There are so many more opportunities available than might appear at first job hunt.  Currently working in recruiting, I (Michael) see many students whose backgrounds naturally align with the jobs they are seeking.  While they attempt to explicate their interest in the positions, I can tell that their spiels are not always genuine.  They have fallen into the trap of thinking that with x major I must seek y job.  This is bologna, and not the delicious kind.  Would it be harder to seek something with which your grades or your major are not naturally aligned?  Absolutely, but we have all spoken with older versions of ourselves and heard stories of, “If only I had pursued Shetland pony breeding…”

From Catholic Social Teaching we learn that work is meant to serve man, and not man to serve work.  Work is good insofar as it allows man to contribute to the good of others, develop discipline, and support himself, but there are definitely circumstances in which these goods becomes secondary to motives of profit or distorted under the guise of “client needs.”  Last I checked, the client was flesh of our flesh and bone of our bone.
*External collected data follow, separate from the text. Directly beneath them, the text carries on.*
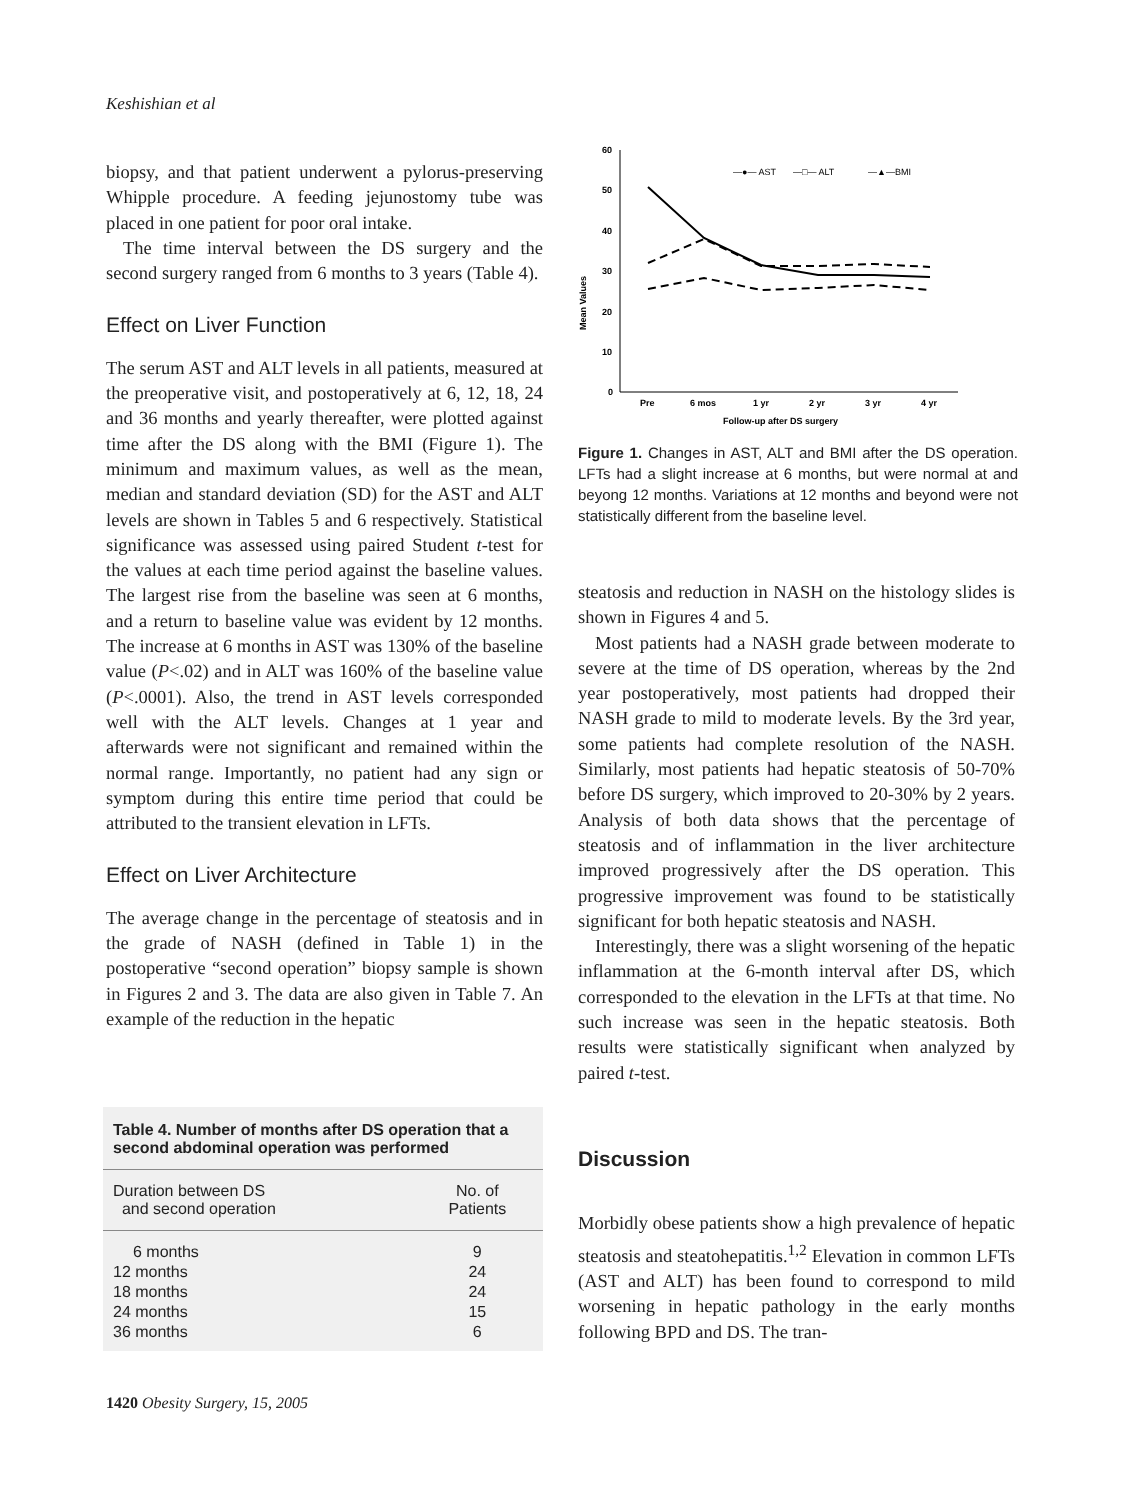Keshishian et al
biopsy, and that patient underwent a pylorus-preserving Whipple procedure. A feeding jejunostomy tube was placed in one patient for poor oral intake.
The time interval between the DS surgery and the second surgery ranged from 6 months to 3 years (Table 4).
Effect on Liver Function
The serum AST and ALT levels in all patients, measured at the preoperative visit, and postoperatively at 6, 12, 18, 24 and 36 months and yearly thereafter, were plotted against time after the DS along with the BMI (Figure 1). The minimum and maximum values, as well as the mean, median and standard deviation (SD) for the AST and ALT levels are shown in Tables 5 and 6 respectively. Statistical significance was assessed using paired Student t-test for the values at each time period against the baseline values. The largest rise from the baseline was seen at 6 months, and a return to baseline value was evident by 12 months. The increase at 6 months in AST was 130% of the baseline value (P<.02) and in ALT was 160% of the baseline value (P<.0001). Also, the trend in AST levels corresponded well with the ALT levels. Changes at 1 year and afterwards were not significant and remained within the normal range. Importantly, no patient had any sign or symptom during this entire time period that could be attributed to the transient elevation in LFTs.
Effect on Liver Architecture
The average change in the percentage of steatosis and in the grade of NASH (defined in Table 1) in the postoperative “second operation” biopsy sample is shown in Figures 2 and 3. The data are also given in Table 7. An example of the reduction in the hepatic
Mean Values
60
50
40
30
20
10
0
Pre
6 mos
1 yr
2 yr
3 yr
4 yr
Follow-up after DS surgery
—●— AST
—□— ALT
—▲—BMI
Figure 1. Changes in AST, ALT and BMI after the DS operation. LFTs had a slight increase at 6 months, but were normal at and beyong 12 months. Variations at 12 months and beyond were not statistically different from the baseline level.
steatosis and reduction in NASH on the histology slides is shown in Figures 4 and 5.
Most patients had a NASH grade between moderate to severe at the time of DS operation, whereas by the 2nd year postoperatively, most patients had dropped their NASH grade to mild to moderate levels. By the 3rd year, some patients had complete resolution of the NASH. Similarly, most patients had hepatic steatosis of 50-70% before DS surgery, which improved to 20-30% by 2 years. Analysis of both data shows that the percentage of steatosis and of inflammation in the liver architecture improved progressively after the DS operation. This progressive improvement was found to be statistically significant for both hepatic steatosis and NASH.
Interestingly, there was a slight worsening of the hepatic inflammation at the 6-month interval after DS, which corresponded to the elevation in the LFTs at that time. No such increase was seen in the hepatic steatosis. Both results were statistically significant when analyzed by paired t-test.
Discussion
Morbidly obese patients show a high prevalence of hepatic steatosis and steatohepatitis.<sup>1,2</sup> Elevation in common LFTs (AST and ALT) has been found to correspond to mild worsening in hepatic pathology in the early months following BPD and DS. The tran-
Table 4. Number of months after DS operation that a second abdominal operation was performed
| Duration between DS and second operation | No. of Patients |
| --- | --- |
| 6 months | 9 |
| 12 months | 24 |
| 18 months | 24 |
| 24 months | 15 |
| 36 months | 6 |
1420 Obesity Surgery, 15, 2005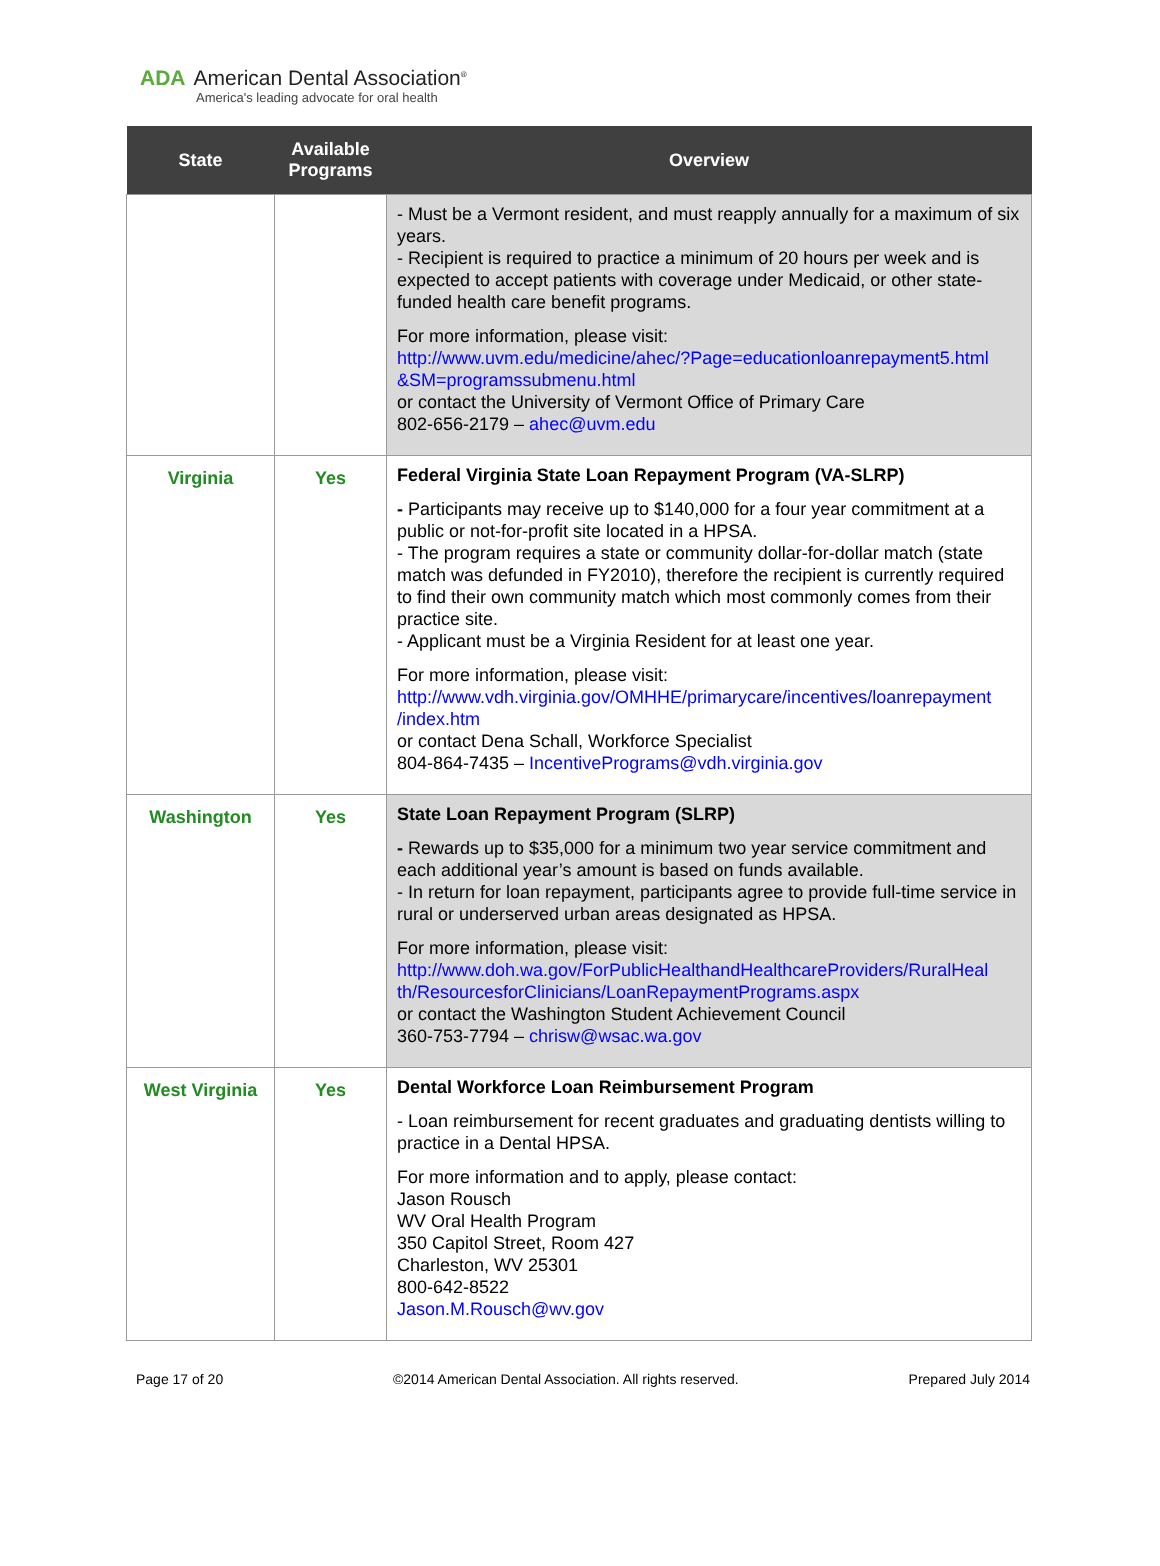ADA American Dental Association<sup>®</sup>
America's leading advocate for oral health
| State | Available Programs | Overview |
| --- | --- | --- |
| | | - Must be a Vermont resident, and must reapply annually for a maximum of six years. - Recipient is required to practice a minimum of 20 hours per week and is expected to accept patients with coverage under Medicaid, or other state-funded health care benefit programs. For more information, please visit: http://www.uvm.edu/medicine/ahec/?Page=educationloanrepayment5.html &SM=programssubmenu.html or contact the University of Vermont Office of Primary Care 802-656-2179 – ahec@uvm.edu |
| Virginia | Yes | Federal Virginia State Loan Repayment Program (VA-SLRP) - Participants may receive up to $140,000 for a four year commitment at a public or not-for-profit site located in a HPSA. - The program requires a state or community dollar-for-dollar match (state match was defunded in FY2010), therefore the recipient is currently required to find their own community match which most commonly comes from their practice site. - Applicant must be a Virginia Resident for at least one year. For more information, please visit: http://www.vdh.virginia.gov/OMHHE/primarycare/incentives/loanrepayment /index.htm or contact Dena Schall, Workforce Specialist 804-864-7435 – IncentivePrograms@vdh.virginia.gov |
| Washington | Yes | State Loan Repayment Program (SLRP) - Rewards up to $35,000 for a minimum two year service commitment and each additional year’s amount is based on funds available. - In return for loan repayment, participants agree to provide full-time service in rural or underserved urban areas designated as HPSA. For more information, please visit: http://www.doh.wa.gov/ForPublicHealthandHealthcareProviders/RuralHeal th/ResourcesforClinicians/LoanRepaymentPrograms.aspx or contact the Washington Student Achievement Council 360-753-7794 – chrisw@wsac.wa.gov |
| West Virginia | Yes | Dental Workforce Loan Reimbursement Program - Loan reimbursement for recent graduates and graduating dentists willing to practice in a Dental HPSA. For more information and to apply, please contact: Jason Rousch WV Oral Health Program 350 Capitol Street, Room 427 Charleston, WV 25301 800-642-8522 Jason.M.Rousch@wv.gov |
Page 17 of 20 ©2014 American Dental Association. All rights reserved. Prepared July 2014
Let us speak about some of the opportunities that you may not initially consider.  There are temp agencies continually seeking to fill contracted positions in addition to the full time staff required.  Consider that you might like to work in a position, but not year round.  You could work for a contracted duration of time and then spend the remainder of your year pursuing a passion that lies outside the scope of your day job.

To demonstrate that our money is where our speculations are, we confide the following: One of the authoring parties, who shall remain nameless, is considering pursuing temp work alongside a quarter-quarter century dream of refereeing at the professional level.

In censorious conclusion, from the young to the younger, don’t let secular rubrics crowd out what your mamma and your Jesus taught you, and don’t pursue a career because you’ve come to resemble that mold.  Mold is gross, and it causes diseases.  Wouldn’t you rather build your future on a real rock?